■ Data for review
####

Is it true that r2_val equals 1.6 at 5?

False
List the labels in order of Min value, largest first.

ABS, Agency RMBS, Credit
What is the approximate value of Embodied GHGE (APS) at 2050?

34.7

####

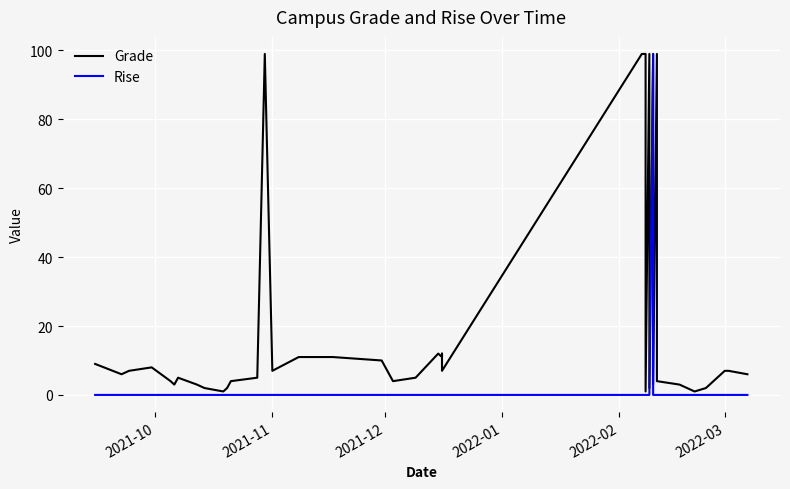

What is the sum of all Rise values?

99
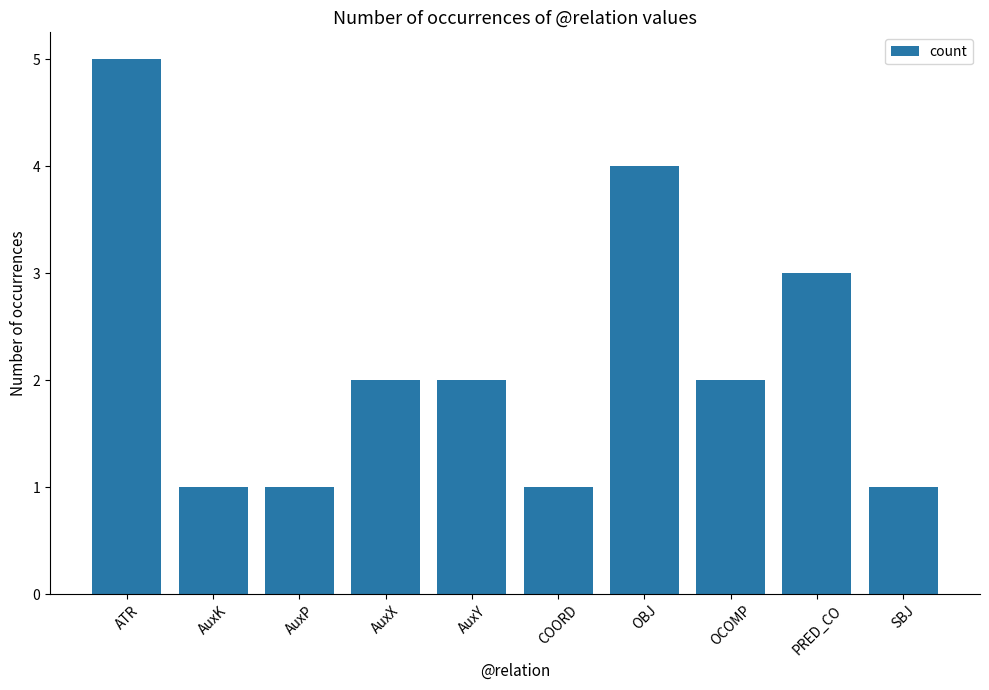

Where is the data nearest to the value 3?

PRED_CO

####

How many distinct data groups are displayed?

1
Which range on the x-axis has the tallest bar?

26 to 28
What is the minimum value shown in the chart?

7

####

■ Brief
Copy the lines of the records word for word, beginning at the line that has "Is it true that r2_val equals 1.6 at 5?" and stopping after the line that has "What is the approximate", with both of those lines included.

■ Response to this exercise
Is it true that r2_val equals 1.6 at 5?

False
List the labels in order of Min value, largest first.

ABS, Agency RMBS, Credit
What is the approximate value of Embodied GHGE (APS) at 2050?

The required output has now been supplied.